Джек задохнулся от возмущения.
— Ты хочешь сказать, что они… дают тебе фору. Они что, будут ставить на нас? Как на скаковых лошадей?
Ате пожал плечами.
— Не понимаю, о чем ты? Ты понесешь больше. Вот и все.
Джек покраснел.
— Я не какая-то лошадь. И не позволю так обращаться с собой.
— Тогда тебя изобьют.
— Ну и пусть.
— Нет. Не пусть. Выиграешь, и тебя оставят в покое.
— А если я проиграю?
Могавк вновь пожал плечами. Без слов.
— Так что меня в любом случае поколотят, — констатировал Джек.
— Если не выиграешь.
— Ладно, я выиграю, раз уж ты сам настаиваешь на том.
Короба уже были готовы. Джек подошел к более полному и указал на него. Сегунки кивнул, и он, нагнувшись, с трудом вскинул поклажу на плечи. Его шатнуло, юнцы засмеялись. Ате между тем словно бы без усилий поднял свой груз, однако мышцы его напряглись, что было видно через прорехи рубахи.
Один из юнцов встал перед ними, упершись ладонями каждому в грудь.

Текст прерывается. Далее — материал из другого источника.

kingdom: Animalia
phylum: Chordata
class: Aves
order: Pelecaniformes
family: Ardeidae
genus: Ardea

— Куда бежать? — спросил Джек.
— К церкви, — был ответ.
Тут кто-то гикнул, «стартовый рефери» отскочил в сторону, и состязание началось.
Бег этот, собственно, более походил на ходьбу, и уже первый шаг показал Джеку, что борьба будет тяжелой. Поклажа резко потянула назад, он замешкался, и Ате ушел вперед. Впрочем, Джек успел заметить, что ирокез вытянул из борта короба кожаный ремешок и накинул на лоб, освобождая таким образом руки. Он тоже неуклюже стал шарить за головой, долго искал и наконец нащупал кожаную полоску. Когда та охватила его голову, плечам и спине тут же стало полегче, зато взвыла шея, но он справился с этим, опустив подбородок к груди. Приноровившись к новому положению, Джек стал наращивать темп.
Дорога с поля шла под уклон, и первые сто ярдов дались ему довольно легко, как, впрочем, и ирокезу. Потом начался подъем, тропа завиляла между редкими соснами, и бежать по ней стало трудней. На спуске Джек сократил разрыв шагов до шести, теперь эта дистанция сохранялась. Долгое время он тащился в хвосте — к неописуемой ярости Сегунки и к великой радости тех, кто ставил на другую «лошадку». Ситуация изменилась, как только подъем сошел на нет. Джек подобрался, прибавил шагу. Он уже знал, как абенаки обходятся с проигравшими, — на примере несчастного пса, но подгоняло его вовсе не это. Впереди шел соперник, его надо было достать. И по законам вестминстерской школы — непременно обставить.